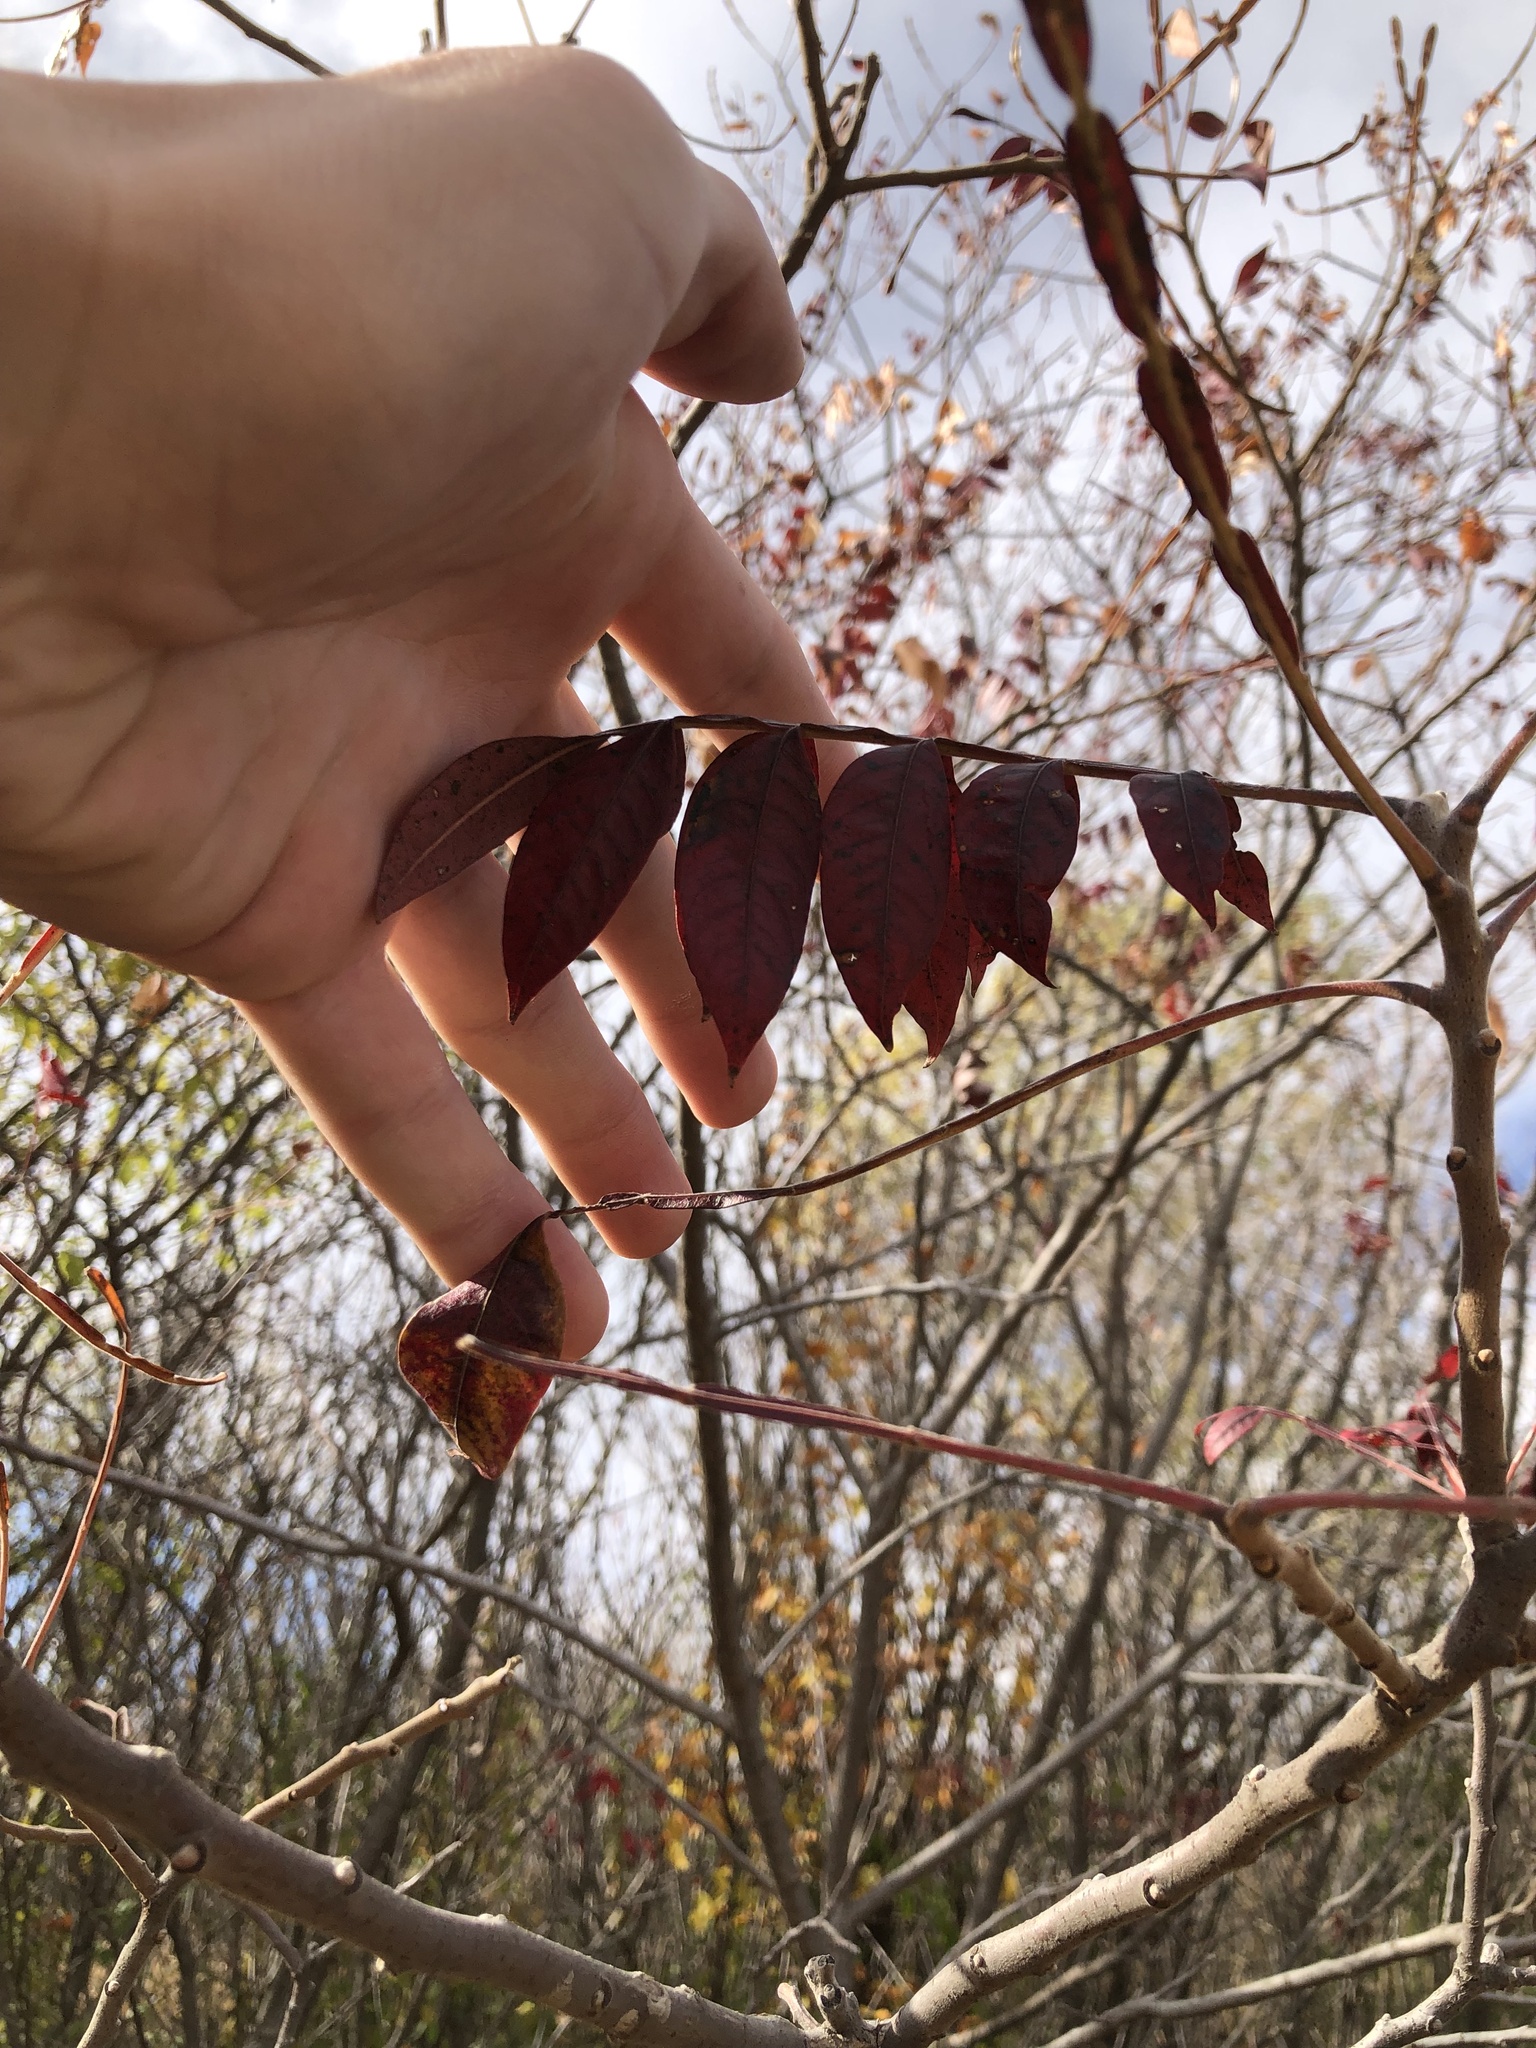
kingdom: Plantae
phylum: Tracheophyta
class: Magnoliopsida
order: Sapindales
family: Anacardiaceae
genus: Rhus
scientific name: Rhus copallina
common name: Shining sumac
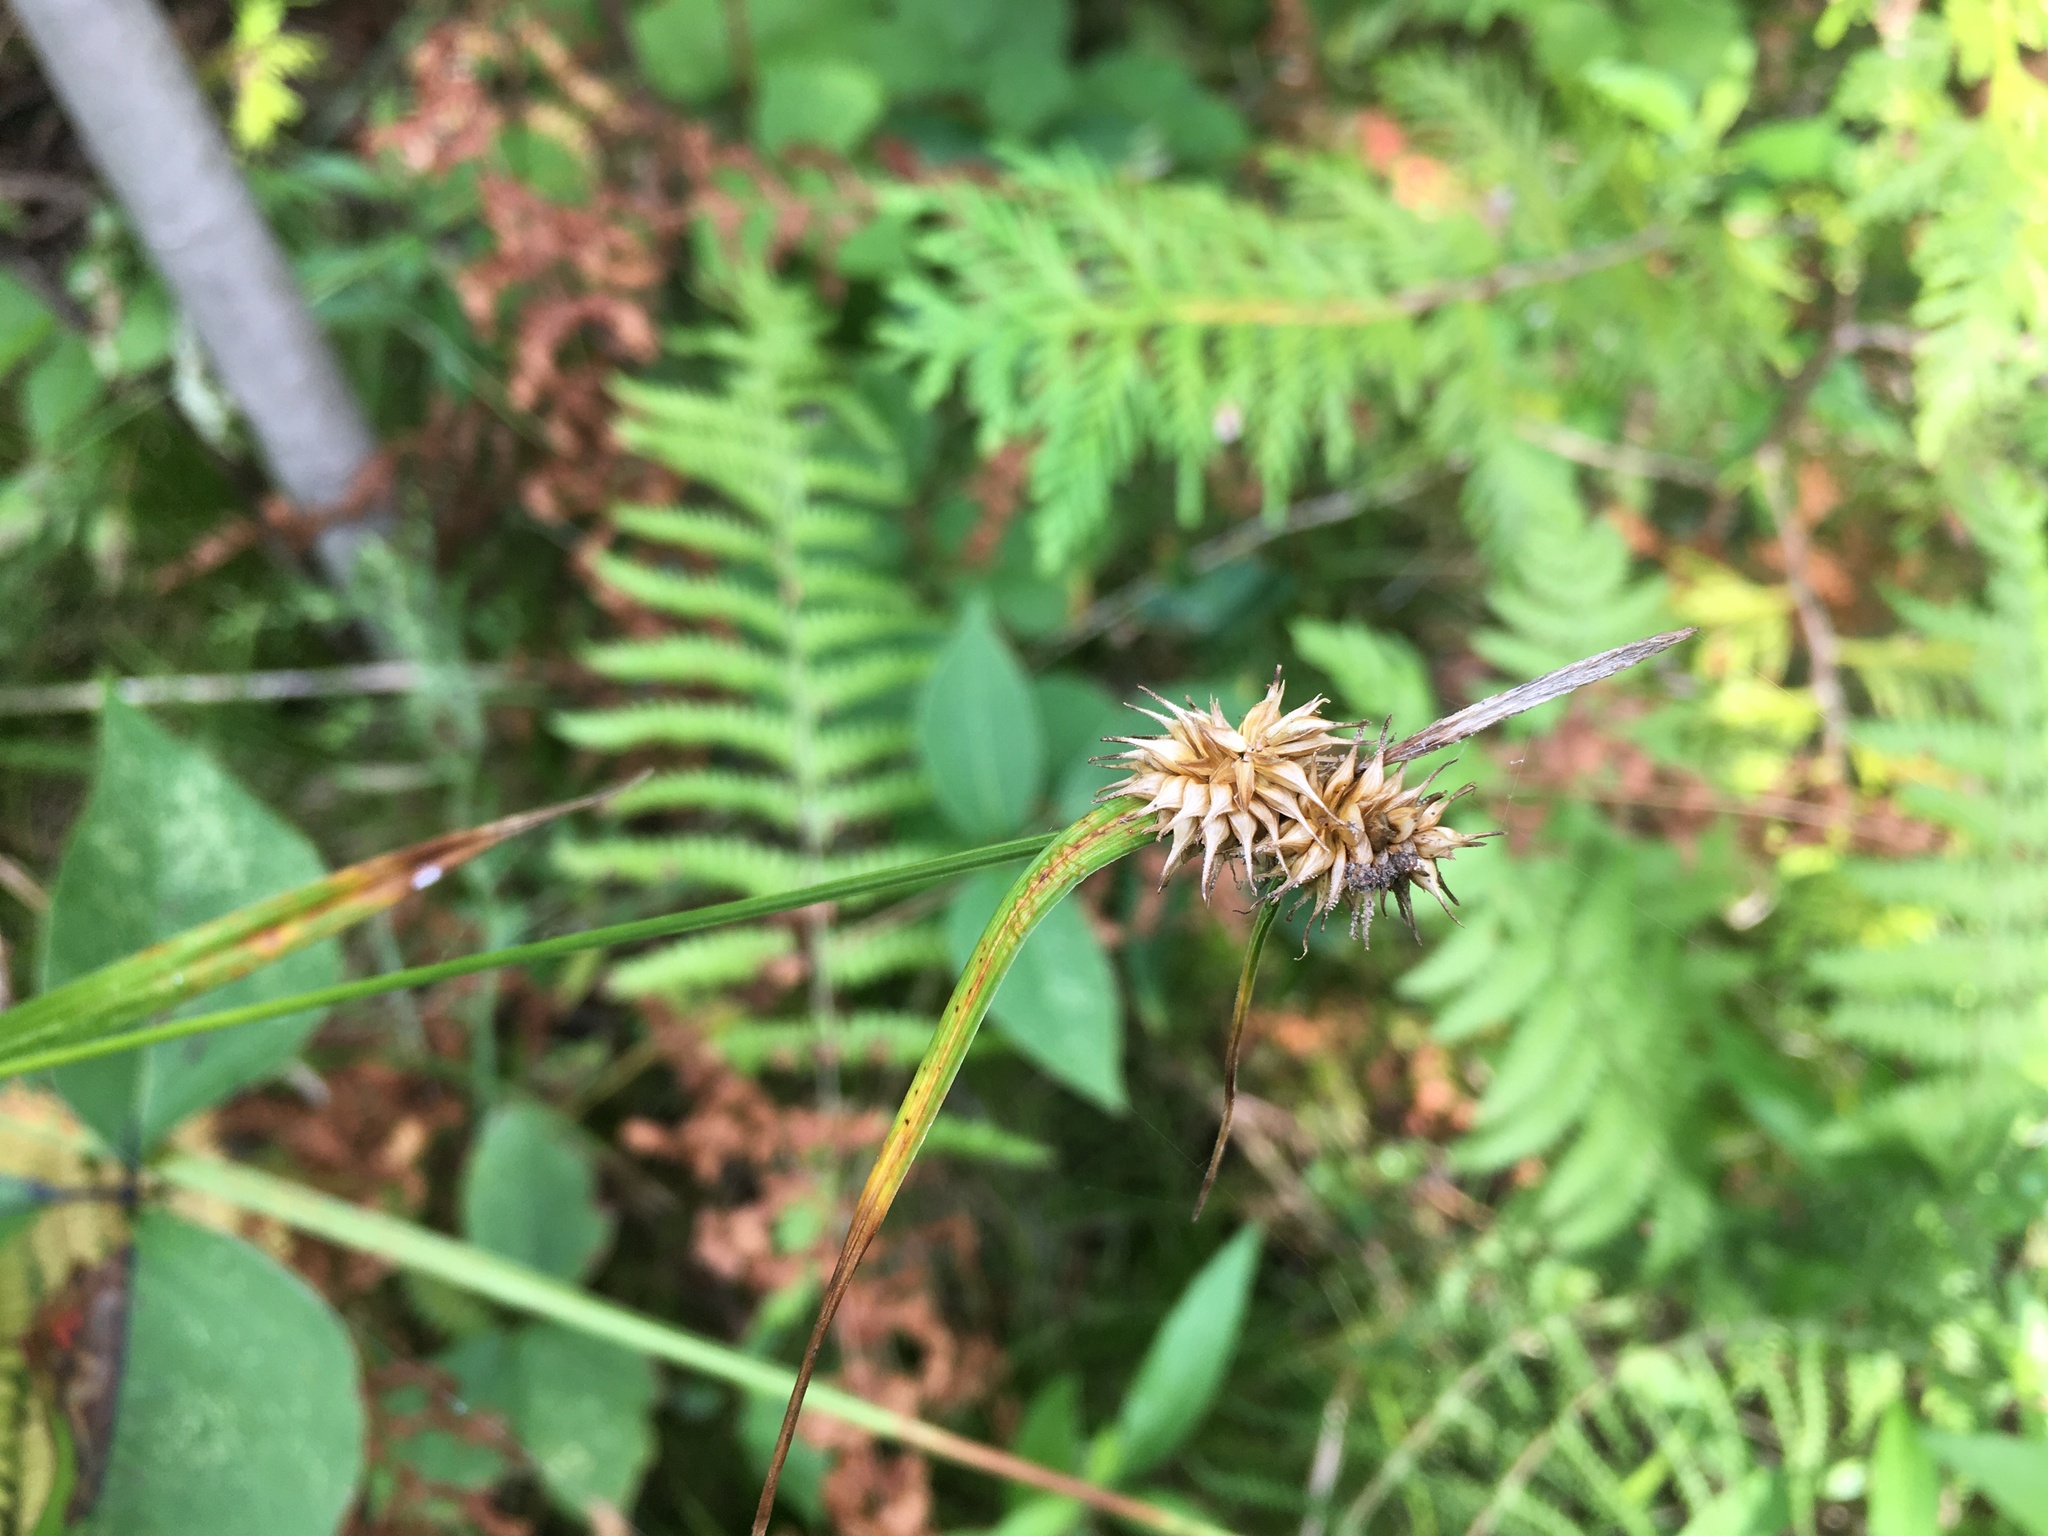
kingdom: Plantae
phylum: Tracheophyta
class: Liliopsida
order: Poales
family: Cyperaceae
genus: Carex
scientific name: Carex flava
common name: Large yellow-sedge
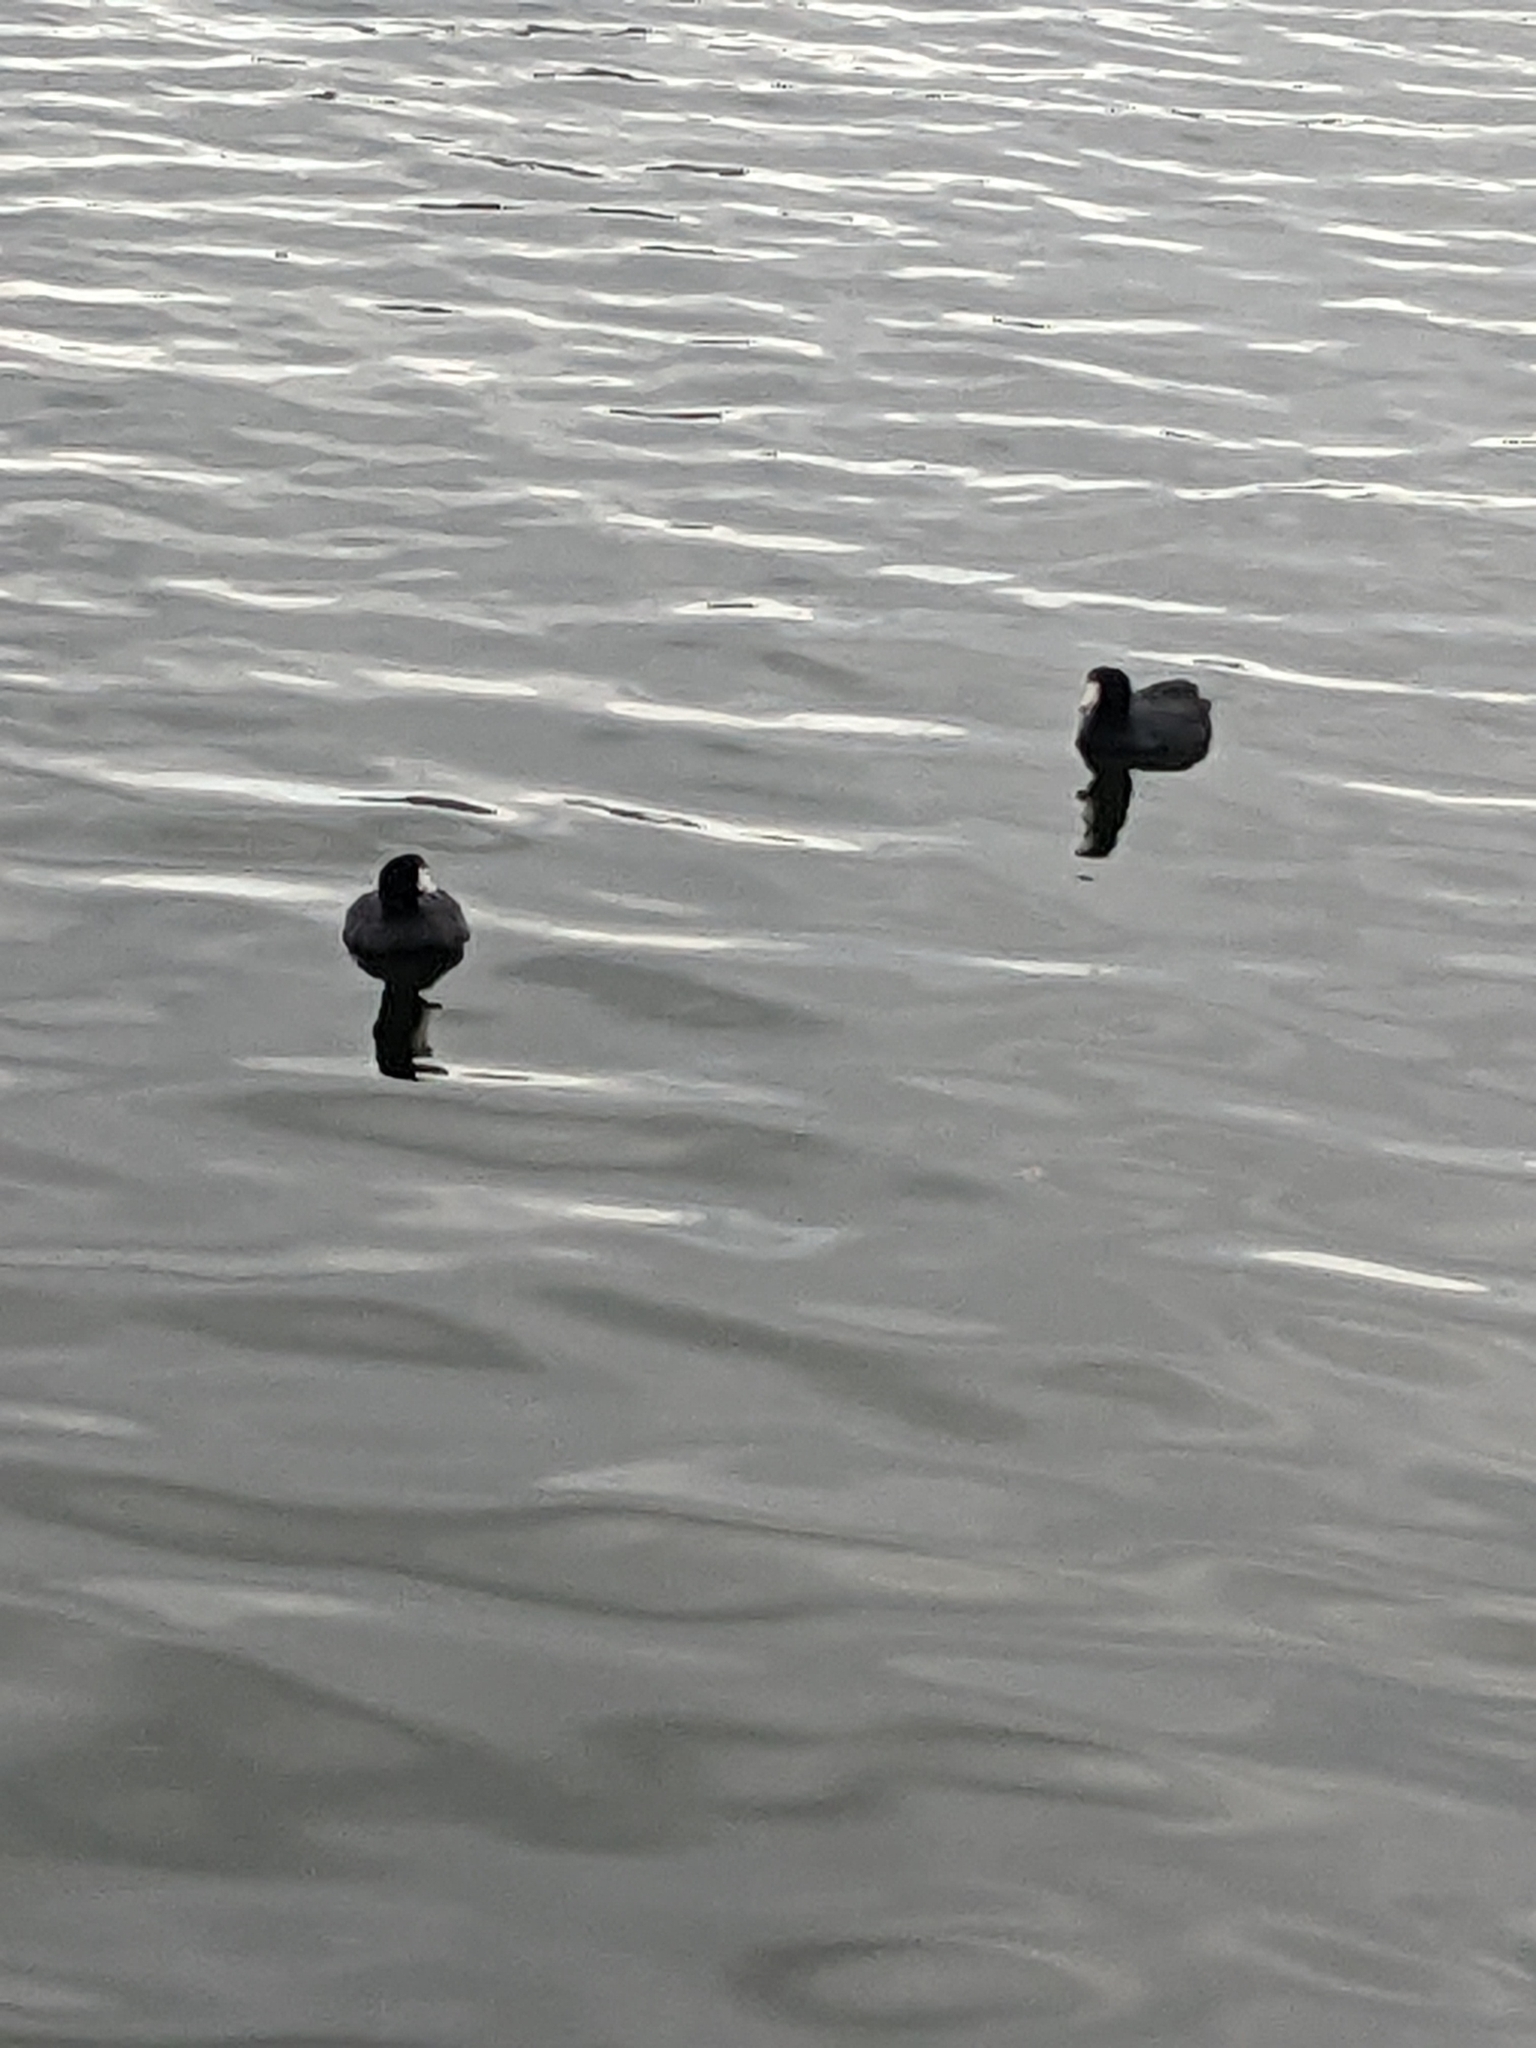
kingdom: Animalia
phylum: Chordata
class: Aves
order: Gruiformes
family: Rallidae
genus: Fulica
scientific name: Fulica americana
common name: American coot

# # # #

* **Work instructions**: Reproduce every classification line in the material above verbatim, kingdom through common name, and omit the pictures.

* **Problem solution**:
kingdom: Plantae
phylum: Tracheophyta
class: Magnoliopsida
order: Sapindales
family: Anacardiaceae
genus: Rhus
scientific name: Rhus copallina
common name: Shining sumac
kingdom: Plantae
phylum: Tracheophyta
class: Liliopsida
order: Poales
family: Cyperaceae
genus: Carex
scientific name: Carex flava
common name: Large yellow-sedge
kingdom: Animalia
phylum: Chordata
class: Aves
order: Gruiformes
family: Rallidae
genus: Fulica
scientific name: Fulica americana
common name: American coot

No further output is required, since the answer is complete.